Historiquement et selon l’habitude, environ doit être déclaré dans le programme de l’utilisateur. Cependant, par commodité (non standard) de programmation, environ est déclaré dans le fichier d’en-tête <unistd.h> si la macro de test de fonctionnalités _GNU_SOURCE est définie. Consultez feature_test_macros(7).

Les opérations PR_SET_MM_ENV_START et PR_SET_MM_ENV_END de prctl(2) peuvent être utilisées pour contrôler l’emplacement de l’environnement du processus.

Les variables HOME, LOGNAME, SHELL et USER sont définies quand l’utilisateur est changé à l’aide d’une interface de gestion de session, classiquement par un programme tel que login(1) à partir d’une base de données d’utilisateurs (telle que passwd(5)). Basculer vers le superutilisateur en utilisant su(1) peut aboutir à un environnement mixte où LOGNAME et USER sont conservés de l’ancien utilisateur. Consultez la page de manuel de su(1).

BOGUES

Il est clair qu'il y a ici un risque de sécurité. De nombreuses commandes système peuvent être induites en erreur par un utilisateur qui fournirait des valeurs inhabituelles pour IFS ou LD_LIBRARY_PATH.

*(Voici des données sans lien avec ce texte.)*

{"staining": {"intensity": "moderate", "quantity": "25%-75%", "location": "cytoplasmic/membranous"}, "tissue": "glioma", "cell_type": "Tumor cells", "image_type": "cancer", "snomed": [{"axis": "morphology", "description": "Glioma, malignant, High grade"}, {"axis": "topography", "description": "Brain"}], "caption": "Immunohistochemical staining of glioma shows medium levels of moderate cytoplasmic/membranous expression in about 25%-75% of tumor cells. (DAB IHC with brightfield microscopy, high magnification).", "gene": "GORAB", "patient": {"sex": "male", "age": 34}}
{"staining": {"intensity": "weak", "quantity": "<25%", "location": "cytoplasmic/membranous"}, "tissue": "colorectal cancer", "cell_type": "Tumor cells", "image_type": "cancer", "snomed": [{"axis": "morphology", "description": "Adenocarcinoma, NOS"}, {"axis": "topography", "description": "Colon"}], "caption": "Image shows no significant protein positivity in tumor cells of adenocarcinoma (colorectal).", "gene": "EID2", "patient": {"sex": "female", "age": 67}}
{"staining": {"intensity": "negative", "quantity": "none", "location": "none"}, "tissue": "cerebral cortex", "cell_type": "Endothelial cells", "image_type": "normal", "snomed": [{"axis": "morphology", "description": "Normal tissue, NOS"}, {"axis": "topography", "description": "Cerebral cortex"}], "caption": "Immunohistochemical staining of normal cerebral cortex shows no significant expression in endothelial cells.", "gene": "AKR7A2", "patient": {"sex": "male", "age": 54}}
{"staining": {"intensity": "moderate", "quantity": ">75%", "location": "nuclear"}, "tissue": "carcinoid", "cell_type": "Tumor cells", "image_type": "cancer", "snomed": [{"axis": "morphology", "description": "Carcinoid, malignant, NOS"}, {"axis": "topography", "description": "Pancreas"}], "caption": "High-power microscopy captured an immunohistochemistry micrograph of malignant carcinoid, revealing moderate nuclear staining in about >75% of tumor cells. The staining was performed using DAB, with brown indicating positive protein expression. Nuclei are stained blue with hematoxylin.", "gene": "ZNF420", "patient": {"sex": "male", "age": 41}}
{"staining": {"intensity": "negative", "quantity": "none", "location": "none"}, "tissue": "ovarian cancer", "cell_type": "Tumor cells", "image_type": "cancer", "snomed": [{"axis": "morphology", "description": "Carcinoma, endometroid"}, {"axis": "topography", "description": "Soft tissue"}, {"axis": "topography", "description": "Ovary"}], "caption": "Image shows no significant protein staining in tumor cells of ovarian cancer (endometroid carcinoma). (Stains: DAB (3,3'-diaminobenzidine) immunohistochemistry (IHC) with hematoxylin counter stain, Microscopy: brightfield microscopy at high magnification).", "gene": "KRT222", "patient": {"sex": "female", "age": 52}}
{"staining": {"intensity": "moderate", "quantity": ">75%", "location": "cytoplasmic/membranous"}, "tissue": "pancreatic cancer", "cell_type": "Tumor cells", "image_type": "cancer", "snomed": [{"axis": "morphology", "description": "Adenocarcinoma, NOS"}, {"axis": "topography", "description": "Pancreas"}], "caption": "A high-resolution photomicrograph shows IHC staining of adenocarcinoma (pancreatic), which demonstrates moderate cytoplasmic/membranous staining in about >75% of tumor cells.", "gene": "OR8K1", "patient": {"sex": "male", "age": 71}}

Il y a aussi un risque de pollution de l'espace des noms. Des programmes comme make et autoconf permettent la surcharge des noms d'utilitaires par défaut de l’environnement par des variables d'environnement avec le même nom en capitales. Ainsi, CC peut être utilisé pour choisir le compilateur C (et de même pour MAKE, AR, AS, FC, LD, LEX, RM, YACC, etc.). Toutefois dans certaines utilisations traditionnelles, de telles variables fournissent des options à certains programmes plutôt qu'un chemin. Ainsi, un utilisateur a MORE et LESS. De telles utilisations sont considérées fautives et doivent être évitées dans les nouveaux programmes.

VOIR AUSSI

bash(1), csh(1), env(1), login(1), printenv(1), sh(1), su(1), tcsh(1), execve(2), clearenv(3), exec(3), getenv(3), putenv(3), setenv(3), unsetenv(3), locale(7), ld.so(8), pam_env(8)

TRADUCTION

La traduction française de cette page de manuel a été créée par Christophe Blaess <https://www.blaess.fr/christophe/>, Stéphan Rafin <stephan.rafin@laposte.net>, Thierry Vignaud <tvignaud@mandriva.com>, François Micaux, Alain Portal <aportal@univ-montp2.fr>, Jean-Philippe Guérard <fevrier@tigreraye.org>, Jean-Luc Coulon (f5ibh) <jean-luc.coulon@wanadoo.fr>, Julien Cristau <jcristau@debian.org>, Thomas Huriaux <thomas.huriaux@gmail.com>, Nicolas François <nicolas.francois@centraliens.net>, Florentin Duneau <fduneau@gmail.com>, Simon Paillard <simon.paillard@resel.enst-bretagne.fr>, Denis Barbier <barbier@debian.org>, David Prévot <david@tilapin.org> et Jean-Paul Guillonneau <guillonneau.jeanpaul@free.fr>

Cette traduction est une documentation libre ; veuillez vous reporter à la GNU General Public License version 3 concernant les conditions de copie et de distribution. Il n'y a aucune RESPONSABILITÉ LÉGALE.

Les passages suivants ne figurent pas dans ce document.